Something terrible has happened. Something I didn’t see coming. Something I should have considered, back on that day in the early summer when I was casually strolling through the outlet mall, looking for slim-cut menswear and sunglasses.
Cut to the chase: apparently, I carry a purse. Now, I don’t think it’s a purse. My gf doesn’t call it a purse. My coworker once called it my “cool satchel”. But in the women’s restrooms of the American Southwest, it has been proven to be none other than that bastion of femininity, the purse.
I found my current (very loved) purse bag at a Calvin Klein outlet, in the men’s accessory section. Thrilled at my luck! This bag was the miniature of my trusty army green messenger! The one I bought on the streets of the East Village during my butch-in-New-York years! The one with the broken zipper and peeling insides, which was too big for a simple night out!
I had been looking for a bag to fit only my smart phone (I swear, these things are like Get Smart’s shoe phone) my wallet, my keys, and my sunglasses. Why don’t you just use your pockets, I hear all the butches out there saying? Well… and I’ve written about this before, but, the thing is, I wear… women’s jeans now. I mean, they don’t LOOK like women’s jeans. They just look like jeans that fit me, you know? They’re not girly or tight or weirdly patterned or anything. They just don’t give me that blocky-hips-penis-bulge thing. And when you’ve recently lost 40 pounds, you want to be able to see it past the fake bulge. (There’s a time and a place for a fake bulge, or a real bulge, but this post is not it.) And women’s jeans don’t really have pockets, because (as I needed my gf to point out) women carry purses.
Anyway, back to the purse bag. So I found my perfect, tiny, masculine (I thought) messenger, just big enough for said items. And I’ve been carrying it almost daily ever since, casually slung across my blazer/vest combos and good to go.
This past week for the holiday, however, my men’s accessory world was blown wide open, right along with my gay-self-defense-dar. That’s the sixth sense us queers develop when we feel our safety is in question, most often employed when entering bathrooms of the proper (cis- or otherwise defined) gender and when holding hands or displaying affection with our significant people in public.

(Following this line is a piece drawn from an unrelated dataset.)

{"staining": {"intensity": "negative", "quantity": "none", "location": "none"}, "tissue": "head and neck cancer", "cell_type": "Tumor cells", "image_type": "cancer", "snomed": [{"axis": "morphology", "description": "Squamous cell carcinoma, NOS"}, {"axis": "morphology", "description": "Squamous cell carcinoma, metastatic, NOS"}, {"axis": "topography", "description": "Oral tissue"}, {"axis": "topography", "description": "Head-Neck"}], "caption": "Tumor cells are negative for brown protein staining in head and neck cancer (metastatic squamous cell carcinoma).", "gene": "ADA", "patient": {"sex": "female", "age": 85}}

My gf’s parents – all three of them – moved to New Mexico in the past year. New Mexico remains the state where I have felt the most unsafe of any place in this country that I have traveled. Not that anything has ever happened to me in New Mexico, but I have never received more stares, sneers, or emphasized “Ma’am”s anywhere else, including freakier places like Arizona or Nebraska. I’ve had mothers pull their young daughters away from me in New Mexico. And, most of all, I’ve been told I was in the wrong bathroom every. single. time. I tried to pee in New Mexico.
But not this past week. Even though I peed probably 25 times or more all across the Southern and Northern parts of the state. Not when I’m wearing my tiny man bag. Because it looks like a purse.
Now, the rest of my appearance was most assuredly masculine. Same spikey hair. Same men’s blazer/sweater combo. True, I’ve never passed from the front (due to the pretty eyes) but from behind, my six foot frame gets sir’d all over the place. In Vegas last month I even had a man from the bar chase me into the ladies waiting area just to “keep a bro from messin’”. But with my little bag across my shoulders, I have apparently stepped into the unspoken world of feminine agreement. I have made myself harmless, non-threatening, just another dowdy woman with short hair and no makeup.
One would think I would either a) relish the safety of my sudden stealth or b) chuck the purse as far from me as possible to regain my manly composure. I’m surprised at myself, and a little bit proud, to realize that even if some people think it’s a purse, I don’t really care. I like my bag. It holds my stuff. The younger, angrier me would have been up in arms about the ridiculousness of gender oppression, yadda yadda. The younger, more insecure me would have immediately felt like I was doing something wrong in the butch universe, and reverted to a wallet with a chain. But the current me, the me that’s trying to figure out my own style, the me that’s choosing clothes and experiences because they’re right for me and not because “I’m supposed to”, this me likes where I’m headed. Purse or no. So I guess I lied earlier – it’s not so terrible. It’s an uplifting realization – the journey is actually getting me somewhere.